The girls and I have finally finished writing our song for the assignment and it turned out really good. We still have two more sessions before we have to turn our song in so we actually decided to start another, but it's just for fun so we weren't exactly going to perform it in front of anyone.

We're supposed to perform our first song in two days and we've already started to freak when we finished it. We still have our hopes up for getting picked to record next year.

I grab my backpack and quickly head out the door, beating Ally who's still in the shower. She'll never make it on time.

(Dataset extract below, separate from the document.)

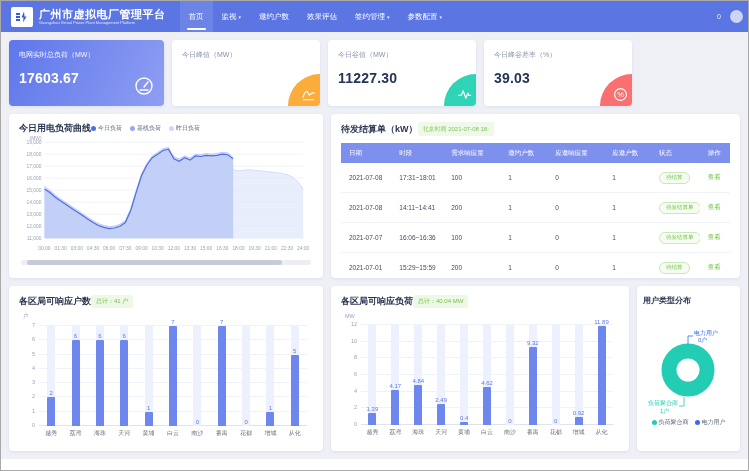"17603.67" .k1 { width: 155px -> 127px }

I speed down the stairs then feel myself getting pushed down from behind me and close my eyes, preparing to fall head first down the stairs and feel the cold, hard ground against my skin. But the thing is that I don't. Just before I fall, I feel a pair of strong arms catch me, preventing me from falling. I open my eyes to see who it is and my eyes meet the chocolate brown eyes that make me feel like the weakest creature on earth. My heartbeat gets faster as I swallow the lump in my throat. What the hell is happening to me?

"Are you okay?" His delicate voice says. I blink a few times before nodding. "Th-thanks." I mumble. I straighten my posture and step away from him. I briefly look into his eyes and I think I see a look of hurt in them. He looks away quickly and I look up to the stairs to see who pushed and I'm not surprised to see Ariana standing right in the spot I stood in before I almost fell. I can't exactly read the expression on her face.

I look back at Shawn and notice him stealing a little glance at me. He pretends to be looking somewhere else and I tuck a stray curl of my hair behind my ear. I suddenly feel my eyes getting a little cloudy and I take a deep breath and quickly turn around and run as fast as I can outside the building.

I approach the school building campus and stand in my place for a moment, looking for a familiar face in this ocean of people to run to. I feel a tear slip down my cheek and quickly wipe it then jog down the hall to the girls bathroom that nobody ever uses. I push the door open and go inside. I throw my backpack near the sink before collapsing down the ceramic wall and hugging my knees up to my chest. I feel tears flowing from my eyes like a waterfall as I bury my face in my knees. What the hell is going on with me? Since when did I become this weak? Just the fact that he spoke to me made me freak out like hell! Could I possibly...? No! I couldn't! I just couldn't! 

I don't know how the hell I'm supposed to function properly if I keep having these suddenly meltdowns every time I even just look at Shawn! I'm beginning to rethink that I actually even have any feelings for Austin at all. 

The bathroom door opens and I hear someone come in. "Camila?" Lauren's voice says worriedly. "Oh my god! Are you okay? I came running as soon as I saw you taking off down the hall." She sits next me on the floor and puts her hand around my shoulder. I never thought I'd ever say that but I'm really glad that she's here.

I take my head off my knees and hug her tightly, burying my face in her neck. "I don't know what's happening to me. I've never felt this weak before. Especially for him. I just don't know how or what to feel anymore." I say, my voice cracking. "Shh, it's okay. Don't cry because it won't make you feel any better." Lauren says then pulls away from me but still keeps her hands on my shoulder. "You're much stronger than this, I know so. I need you to find the courage inside to break through. You don't cry, Camila. I know you better than this. I may have not been the sweetest to you but I've been around you long enough to notice how strong you are." I'm glad she chose not question why I'm crying because I don't intend on telling anyone about this.